§ **WHAT IS BEING ASKED**: The answer must be a single number: the count of lines in the records below that contain the word "deductive".

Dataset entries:
================
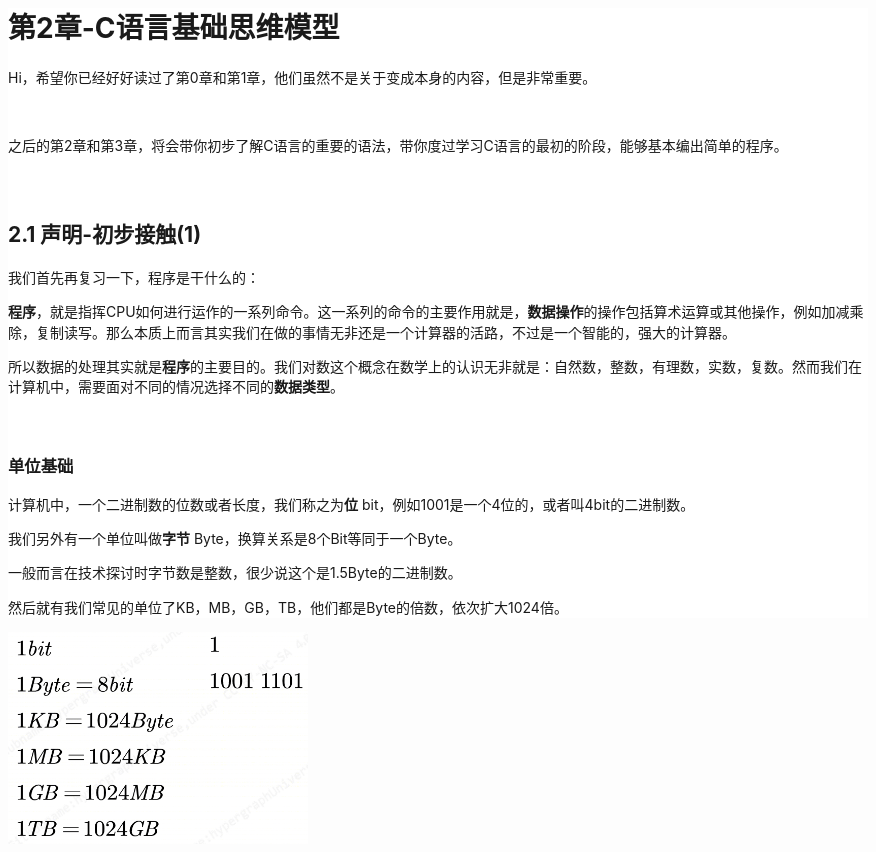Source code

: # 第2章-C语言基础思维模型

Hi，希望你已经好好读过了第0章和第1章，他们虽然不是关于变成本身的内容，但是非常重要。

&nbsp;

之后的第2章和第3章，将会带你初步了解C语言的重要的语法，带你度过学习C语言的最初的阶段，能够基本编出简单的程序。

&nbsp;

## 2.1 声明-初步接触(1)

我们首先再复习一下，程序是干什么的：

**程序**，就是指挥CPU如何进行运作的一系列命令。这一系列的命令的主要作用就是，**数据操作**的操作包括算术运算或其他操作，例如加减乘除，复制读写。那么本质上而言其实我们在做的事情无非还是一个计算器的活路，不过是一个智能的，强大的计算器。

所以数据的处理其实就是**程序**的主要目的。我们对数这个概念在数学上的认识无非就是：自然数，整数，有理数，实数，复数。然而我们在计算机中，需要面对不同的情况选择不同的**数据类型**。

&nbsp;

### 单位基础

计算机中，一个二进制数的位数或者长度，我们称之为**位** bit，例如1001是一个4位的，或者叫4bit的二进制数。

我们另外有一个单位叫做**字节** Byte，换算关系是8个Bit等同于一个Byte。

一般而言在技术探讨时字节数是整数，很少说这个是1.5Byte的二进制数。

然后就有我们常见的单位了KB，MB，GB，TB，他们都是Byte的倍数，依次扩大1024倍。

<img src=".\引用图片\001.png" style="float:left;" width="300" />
================
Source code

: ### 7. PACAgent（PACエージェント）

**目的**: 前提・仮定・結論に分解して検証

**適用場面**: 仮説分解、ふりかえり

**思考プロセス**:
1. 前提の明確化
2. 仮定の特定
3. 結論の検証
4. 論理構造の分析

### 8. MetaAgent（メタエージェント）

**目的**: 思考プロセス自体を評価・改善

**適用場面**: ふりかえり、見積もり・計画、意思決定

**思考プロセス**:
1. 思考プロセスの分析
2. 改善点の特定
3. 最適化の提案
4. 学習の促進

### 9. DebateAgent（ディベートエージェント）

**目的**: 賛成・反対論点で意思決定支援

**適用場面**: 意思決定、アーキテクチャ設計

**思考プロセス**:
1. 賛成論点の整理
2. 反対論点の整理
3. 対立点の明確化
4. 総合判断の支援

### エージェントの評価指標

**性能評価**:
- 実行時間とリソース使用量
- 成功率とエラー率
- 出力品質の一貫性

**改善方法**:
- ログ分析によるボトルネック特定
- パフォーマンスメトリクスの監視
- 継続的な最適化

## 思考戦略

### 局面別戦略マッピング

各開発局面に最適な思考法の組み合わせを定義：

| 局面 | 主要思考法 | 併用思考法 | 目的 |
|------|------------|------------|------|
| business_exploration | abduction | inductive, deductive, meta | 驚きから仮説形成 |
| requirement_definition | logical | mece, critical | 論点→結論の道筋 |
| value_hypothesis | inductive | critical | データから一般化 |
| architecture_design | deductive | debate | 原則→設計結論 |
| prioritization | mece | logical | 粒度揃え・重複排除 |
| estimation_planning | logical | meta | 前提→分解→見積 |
================
§ **REPLY TO THE EXERCISE**: 2